A fishing trawler has damaged the Ocean Network Canada (ONC) sensor array in Barkley Sound and the extent of repair won’t be known until July.
The damage occurred on Feb. 18 in the upper slope of the Barkley Canyon, where ONC has upwards of a million dollars of equipment laid out. The project is known as NEPTUNE, and begins on the waterfront in Port Alberni.
Special sound equipment detected something large approaching it before suddenly going offline.
“The acoustic pattern was that of a trawler,” said OCN official Martin Taylor.
“The instant it (equipment) went offline, suddenly that eliminated other causes of breakdown.”
An extensive array of equipment installed in 2009 monitors earthquake, Tsunami, current, acoustic and bottom pressure.
“We don’t know if all of the equipment has been damaged or only part of it,” Taylor said.
A research vessel is scheduled to visit the site in July and officials are using the opportunity to survey damage.
The damaged area represents only 10 per cent of the monitoring assets that ONC has.
“Ninety per cent of the data we gather is still being collected 24-7,” Taylor said.
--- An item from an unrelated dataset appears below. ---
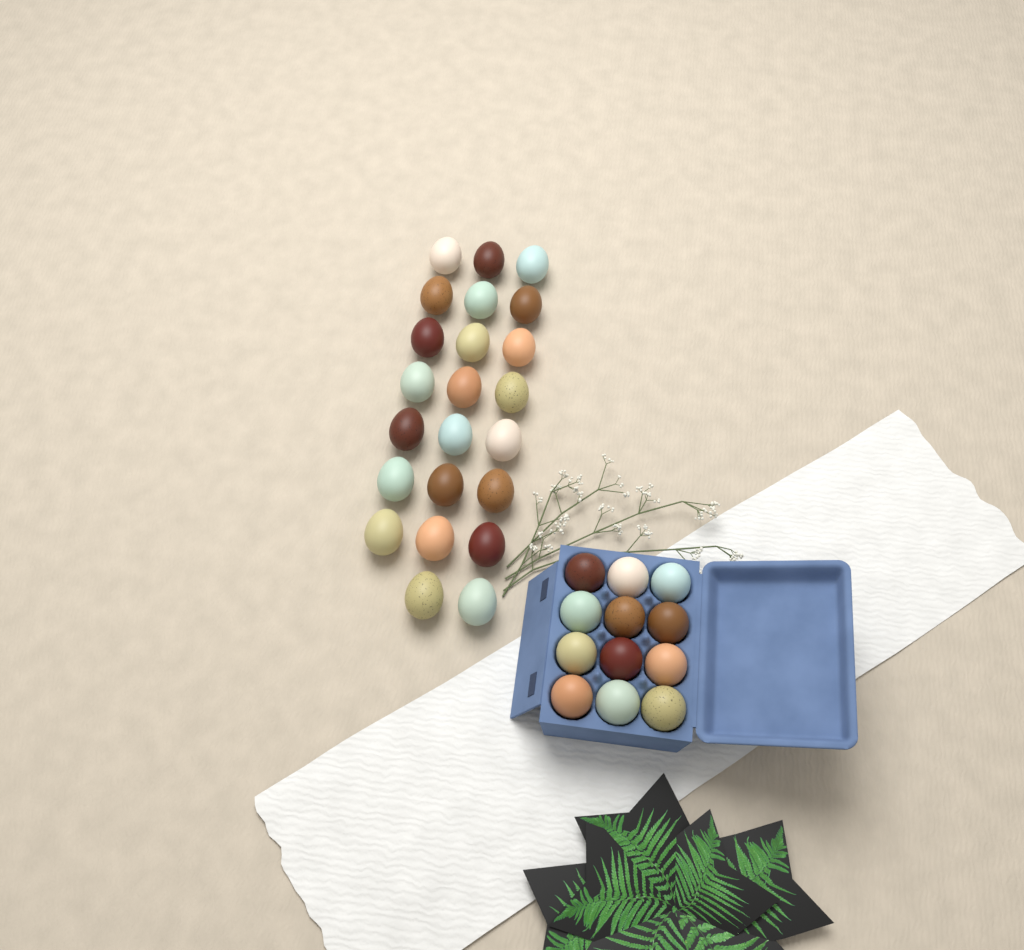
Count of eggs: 35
The equipment is outfitted with safety casing to withstand the elements and accidents.
Although more stringent outfitting of the equipment is an option, it has its limits.
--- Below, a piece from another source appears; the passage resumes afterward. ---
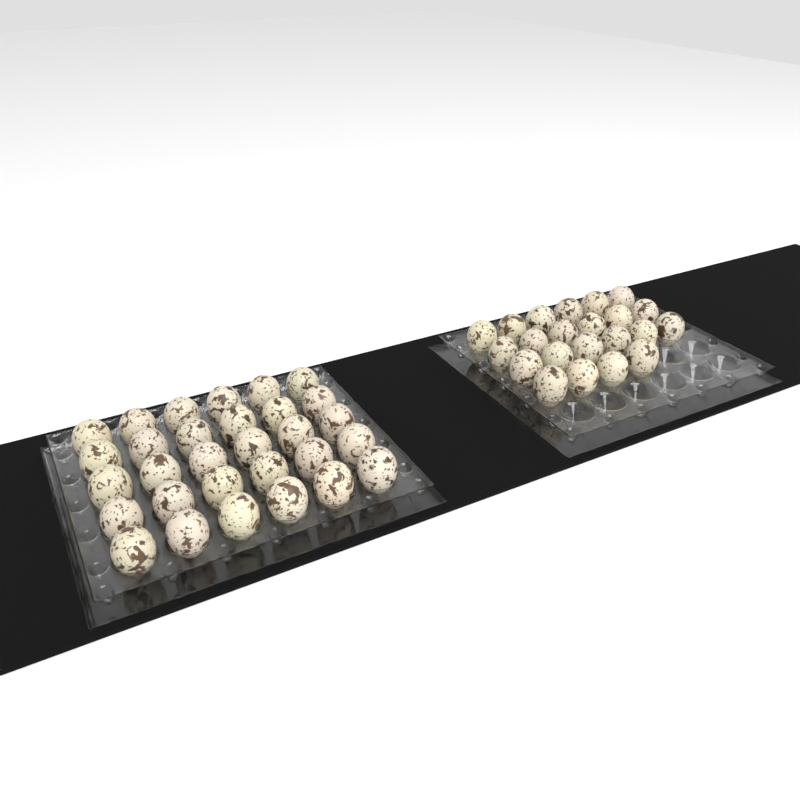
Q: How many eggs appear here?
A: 52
“Further encasing may make the equipment invulnerable but it will also interfere with its function,” Taylor said.
A large cable providing Internet access is the backbone of the system.
But it is buried deep and likely isn’t damaged, Taylor said.
OCN goes to great lengths to work with the fishing community to raise awareness of what equipment is there and why.
OCN finds the Barkley Canyon a rich research area, hence the equipment outlay.
But fishers also find it a prime catch area.
A defacto two-kilometre no-go zone has until now provided a safe haven for the equipment.
“But there’s a limit to policing it,” Taylor said.
Officials from the Department of Fisheries and Oceans Canada are investigating the matter.